Czy warto popłynąć do Chorwacji? Ja nie mam wątpliwości. Jestem tam każdego roku przynajmniej raz. Na jachcie, na brzegu - kwatera. Średnio trzy tygodnie. Jak będę miał emeryturę to będę w Chorwacji od maja do października.
Pozdrawiam wszystkich
Tumacząc się z tych kamizelek, to na tym jachcie nie było automatycznych tylko takie pomarańczowe grube ubranka.

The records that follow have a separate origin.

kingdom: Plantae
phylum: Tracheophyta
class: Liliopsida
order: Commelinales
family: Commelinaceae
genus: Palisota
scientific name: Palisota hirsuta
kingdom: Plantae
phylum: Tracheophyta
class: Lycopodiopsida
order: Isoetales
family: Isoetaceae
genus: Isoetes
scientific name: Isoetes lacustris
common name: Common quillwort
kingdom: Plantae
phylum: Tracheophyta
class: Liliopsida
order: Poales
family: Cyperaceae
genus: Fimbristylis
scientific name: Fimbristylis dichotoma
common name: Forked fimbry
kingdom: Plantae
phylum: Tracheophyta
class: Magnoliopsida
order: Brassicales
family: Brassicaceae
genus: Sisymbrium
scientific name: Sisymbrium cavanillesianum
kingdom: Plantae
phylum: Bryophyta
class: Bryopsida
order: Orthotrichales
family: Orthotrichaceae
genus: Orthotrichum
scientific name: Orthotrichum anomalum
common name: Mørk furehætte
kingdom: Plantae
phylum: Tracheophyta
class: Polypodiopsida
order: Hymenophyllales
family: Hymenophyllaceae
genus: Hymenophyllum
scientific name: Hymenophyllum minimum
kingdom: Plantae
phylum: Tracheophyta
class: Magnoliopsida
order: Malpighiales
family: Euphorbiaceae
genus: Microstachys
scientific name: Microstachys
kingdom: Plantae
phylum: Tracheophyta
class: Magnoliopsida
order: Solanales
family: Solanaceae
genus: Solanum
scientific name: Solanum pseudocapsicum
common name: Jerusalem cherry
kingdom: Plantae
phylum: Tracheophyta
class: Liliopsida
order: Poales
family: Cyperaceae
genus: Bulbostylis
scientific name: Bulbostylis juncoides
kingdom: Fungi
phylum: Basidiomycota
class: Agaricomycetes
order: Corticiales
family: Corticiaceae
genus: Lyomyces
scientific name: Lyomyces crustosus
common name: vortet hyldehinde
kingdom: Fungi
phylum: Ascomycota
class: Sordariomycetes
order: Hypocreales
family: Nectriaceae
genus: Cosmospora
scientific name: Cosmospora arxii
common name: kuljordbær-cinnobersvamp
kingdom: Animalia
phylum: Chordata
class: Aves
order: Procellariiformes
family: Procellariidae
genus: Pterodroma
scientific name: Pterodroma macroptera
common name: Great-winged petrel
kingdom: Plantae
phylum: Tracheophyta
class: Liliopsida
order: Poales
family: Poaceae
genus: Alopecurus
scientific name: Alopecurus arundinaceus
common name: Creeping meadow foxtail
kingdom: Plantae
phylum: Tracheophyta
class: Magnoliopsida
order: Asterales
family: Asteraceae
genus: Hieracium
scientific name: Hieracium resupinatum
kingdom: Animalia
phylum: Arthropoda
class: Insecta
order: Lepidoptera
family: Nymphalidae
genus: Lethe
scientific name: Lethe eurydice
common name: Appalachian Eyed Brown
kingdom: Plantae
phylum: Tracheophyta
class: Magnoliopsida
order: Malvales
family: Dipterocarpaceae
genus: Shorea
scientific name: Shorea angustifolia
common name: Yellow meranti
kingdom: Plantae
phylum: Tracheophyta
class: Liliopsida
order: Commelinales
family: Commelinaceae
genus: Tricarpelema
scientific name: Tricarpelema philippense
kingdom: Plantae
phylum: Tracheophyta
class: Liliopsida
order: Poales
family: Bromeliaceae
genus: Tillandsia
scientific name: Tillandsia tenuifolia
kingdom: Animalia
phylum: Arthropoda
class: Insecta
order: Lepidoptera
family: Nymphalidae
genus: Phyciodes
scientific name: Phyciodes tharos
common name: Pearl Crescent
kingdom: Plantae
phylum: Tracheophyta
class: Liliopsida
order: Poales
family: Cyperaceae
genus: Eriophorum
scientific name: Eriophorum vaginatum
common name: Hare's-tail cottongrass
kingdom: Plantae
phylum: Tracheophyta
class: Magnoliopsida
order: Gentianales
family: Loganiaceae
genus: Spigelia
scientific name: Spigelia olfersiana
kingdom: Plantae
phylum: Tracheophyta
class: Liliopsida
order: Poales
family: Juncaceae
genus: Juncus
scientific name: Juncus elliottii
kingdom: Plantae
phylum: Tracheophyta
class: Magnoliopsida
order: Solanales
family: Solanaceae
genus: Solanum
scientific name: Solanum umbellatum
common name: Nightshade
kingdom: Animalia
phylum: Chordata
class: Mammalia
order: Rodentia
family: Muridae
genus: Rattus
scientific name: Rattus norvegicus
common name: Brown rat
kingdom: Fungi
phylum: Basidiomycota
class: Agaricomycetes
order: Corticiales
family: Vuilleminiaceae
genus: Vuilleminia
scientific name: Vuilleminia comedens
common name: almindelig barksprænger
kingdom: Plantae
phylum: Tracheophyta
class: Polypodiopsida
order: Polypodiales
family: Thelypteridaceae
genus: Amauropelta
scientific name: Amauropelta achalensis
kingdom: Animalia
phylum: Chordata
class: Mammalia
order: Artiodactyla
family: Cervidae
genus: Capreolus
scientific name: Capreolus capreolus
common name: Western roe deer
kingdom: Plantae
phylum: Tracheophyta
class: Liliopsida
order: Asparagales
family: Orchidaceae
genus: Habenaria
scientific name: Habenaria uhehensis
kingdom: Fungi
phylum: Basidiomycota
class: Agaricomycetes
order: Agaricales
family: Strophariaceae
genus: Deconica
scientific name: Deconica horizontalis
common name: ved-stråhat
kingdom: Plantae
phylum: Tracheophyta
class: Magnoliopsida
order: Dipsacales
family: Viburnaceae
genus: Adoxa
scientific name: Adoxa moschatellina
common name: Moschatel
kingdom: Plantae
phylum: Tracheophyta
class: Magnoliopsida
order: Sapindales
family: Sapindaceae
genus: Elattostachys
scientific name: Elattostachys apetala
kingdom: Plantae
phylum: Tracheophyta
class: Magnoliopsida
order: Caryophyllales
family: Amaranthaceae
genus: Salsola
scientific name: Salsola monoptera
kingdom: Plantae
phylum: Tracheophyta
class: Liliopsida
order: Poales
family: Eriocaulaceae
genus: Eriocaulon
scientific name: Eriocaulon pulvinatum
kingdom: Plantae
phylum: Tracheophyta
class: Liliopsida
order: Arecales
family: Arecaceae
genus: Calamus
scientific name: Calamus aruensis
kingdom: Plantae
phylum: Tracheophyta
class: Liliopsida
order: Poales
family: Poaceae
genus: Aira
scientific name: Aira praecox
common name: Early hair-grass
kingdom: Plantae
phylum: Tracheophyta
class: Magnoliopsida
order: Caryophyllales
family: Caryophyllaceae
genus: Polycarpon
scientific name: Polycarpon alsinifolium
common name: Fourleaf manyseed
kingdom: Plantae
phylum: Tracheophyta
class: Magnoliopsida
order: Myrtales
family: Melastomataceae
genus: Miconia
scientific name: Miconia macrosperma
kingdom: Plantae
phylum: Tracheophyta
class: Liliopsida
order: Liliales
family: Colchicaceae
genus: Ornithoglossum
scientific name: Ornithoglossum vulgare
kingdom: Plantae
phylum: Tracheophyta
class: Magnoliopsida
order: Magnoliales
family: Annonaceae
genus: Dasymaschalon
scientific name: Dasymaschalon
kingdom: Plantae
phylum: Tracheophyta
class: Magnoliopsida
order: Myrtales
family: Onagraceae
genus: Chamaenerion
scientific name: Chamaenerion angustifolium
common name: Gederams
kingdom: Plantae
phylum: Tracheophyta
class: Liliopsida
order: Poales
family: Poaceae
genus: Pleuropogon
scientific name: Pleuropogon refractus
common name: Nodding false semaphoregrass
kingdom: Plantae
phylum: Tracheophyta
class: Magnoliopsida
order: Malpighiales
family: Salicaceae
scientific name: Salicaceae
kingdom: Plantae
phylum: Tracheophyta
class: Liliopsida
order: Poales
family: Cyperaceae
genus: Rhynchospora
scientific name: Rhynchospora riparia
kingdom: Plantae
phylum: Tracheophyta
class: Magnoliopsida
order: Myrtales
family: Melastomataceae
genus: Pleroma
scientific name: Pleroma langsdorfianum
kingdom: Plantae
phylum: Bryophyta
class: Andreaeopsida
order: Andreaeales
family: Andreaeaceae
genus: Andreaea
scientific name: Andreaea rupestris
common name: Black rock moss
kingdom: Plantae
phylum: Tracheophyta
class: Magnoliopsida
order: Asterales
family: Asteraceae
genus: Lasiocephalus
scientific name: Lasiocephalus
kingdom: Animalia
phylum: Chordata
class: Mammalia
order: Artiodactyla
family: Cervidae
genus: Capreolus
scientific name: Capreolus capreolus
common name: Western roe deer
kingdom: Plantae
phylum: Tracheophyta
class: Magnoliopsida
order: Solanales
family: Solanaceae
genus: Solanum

No załoga by mnie powiesiła na salingu albo wysadziła na bezludnej wyspie, jak bym się upierał...
Pozdrawiam
Krzysztof
Drogi Jorge,
Czy Adriatyk jest konkurencją dla Bałtyku? Niewątpliwie! Wystarczy porównać ilość polskich czarterów na Bałtyku i na Adriatyku. Moi znajomi z „Polski płd. – wsch.” są tego przykładem. W mojej Książeczce Żeglarskiej jest więcej rejsów bałtyckich, ale nie z Polski. Łódki zawsze czarterowałem w Niemczech. I tu też jest jedna z przyczyn takiej sytuacji. W Polsce nie ma flot czarterowych jak innych krajach.